Ketua DPR RI Puan Maharani menegaskan akan memimpin langsung proses reformasi di parlemen agar lembaga ini bisa lebih maksimal menjalankan fungsi wakil rakyat.
Ia menyatakan DPR akan melakukan transformasi kelembagaan dengan orientasi pada aspirasi publik.
Pernyataan ini disampaikan Puan usai rapat pimpinan DPR bersama para ketua fraksi pada Kamis (4/9/2025).
Dalam rapat itu, para pimpinan fraksi sepakat menghentikan tunjangan perumahan anggota dewan yang berlaku sejak Oktober 2025 serta memberlakukan moratorium kunjungan kerja.
Menurut Puan, langkah ini bagian dari komitmen DPR untuk lebih terbuka dan responsif terhadap tuntutan masyarakat.
Ia menegaskan aspirasi rakyat yang disuarakan dalam berbagai aksi demonstrasi akan dijadikan masukan penting bagi perbaikan lembaga.
Kesepakatan bersama tersebut juga merupakan tindak lanjut dari rapat evaluasi yang diminta pimpinan DPR menyusul 17+8 tuntutan rakyat pasca demo 25-31 Agustus lalu.
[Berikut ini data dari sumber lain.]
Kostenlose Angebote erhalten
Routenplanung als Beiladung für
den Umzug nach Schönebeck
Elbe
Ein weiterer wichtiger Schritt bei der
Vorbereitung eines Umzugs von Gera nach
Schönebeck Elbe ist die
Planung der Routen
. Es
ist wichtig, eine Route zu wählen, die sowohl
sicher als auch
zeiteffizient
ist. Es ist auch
Sebelumnya, Wakil Ketua DPR Sufmi Dasco Ahmad menegaskan bahwa evaluasi ini akan mencakup seluruh aspek, mulai dari tunjangan hingga keterbukaan kegiatan legislasi.
Menurutnya, DPR harus menunjukkan langkah nyata dalam merespons kritik publik dengan kebijakan yang lebih transparan dan akuntabel.